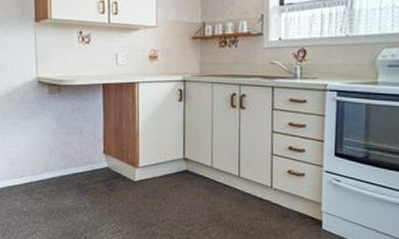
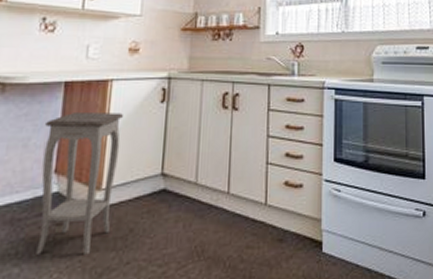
accent table: none [93,107,151,213] -> present [36,111,124,255]

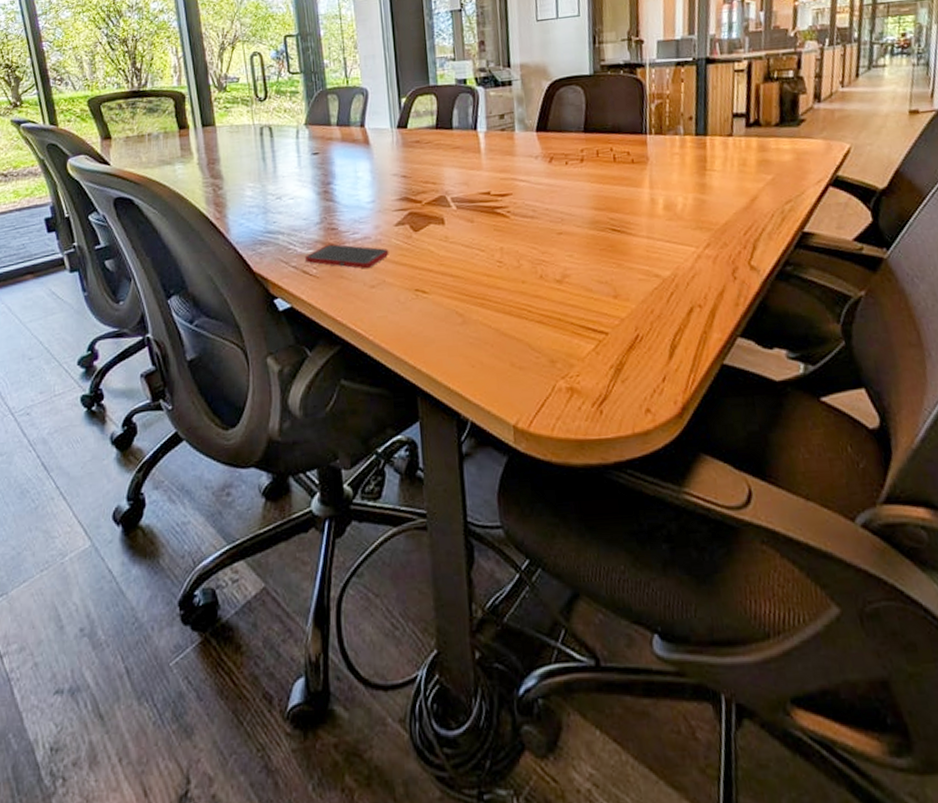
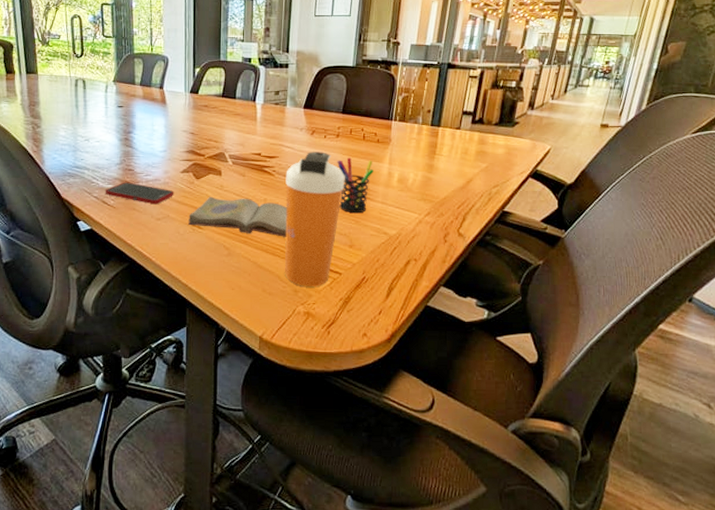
diary: none [409,249,533,294] -> present [188,196,288,237]
shaker bottle: none [523,182,598,355] -> present [285,152,345,287]
pen holder: none [585,185,632,255] -> present [337,157,374,214]

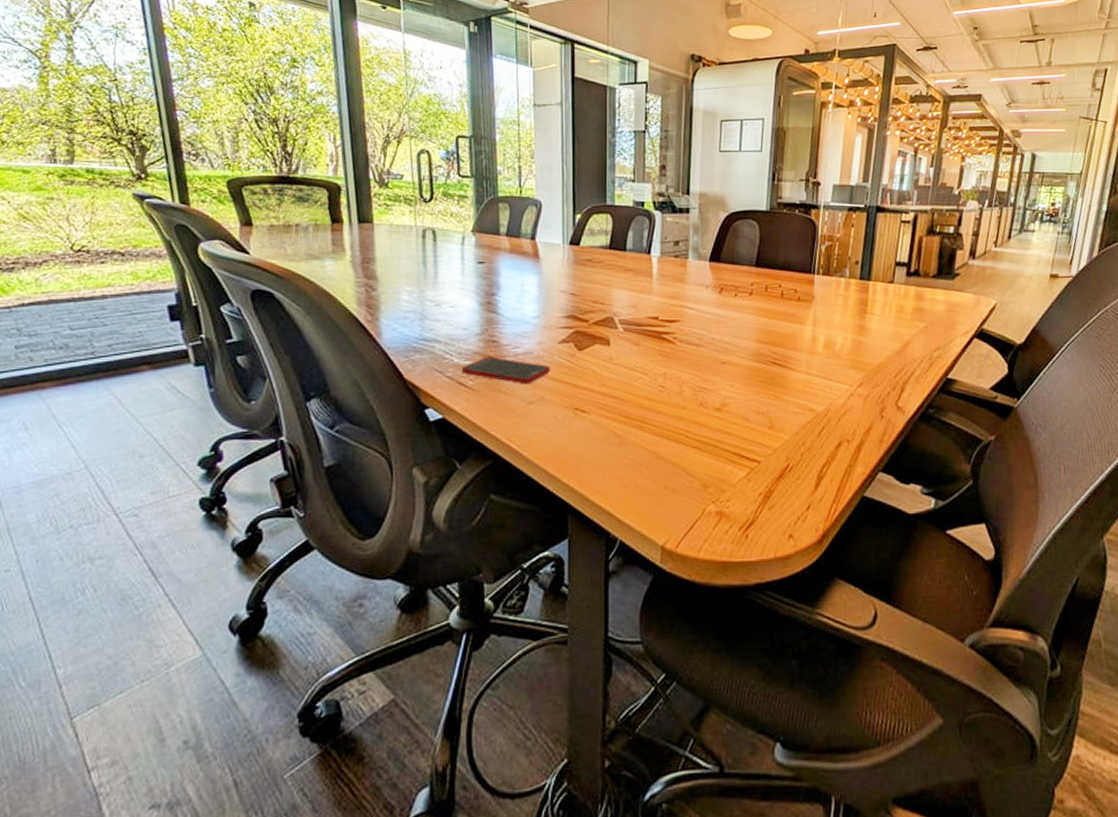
diary: present [188,196,288,237] -> none [569,371,693,419]
shaker bottle: present [285,152,345,287] -> none [689,313,761,480]
pen holder: present [337,157,374,214] -> none [751,319,795,387]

Work order: Please go over the data above and copy each line with "holder" in it.

Exercise answer:
pen holder: none [585,185,632,255] -> present [337,157,374,214]
pen holder: present [337,157,374,214] -> none [751,319,795,387]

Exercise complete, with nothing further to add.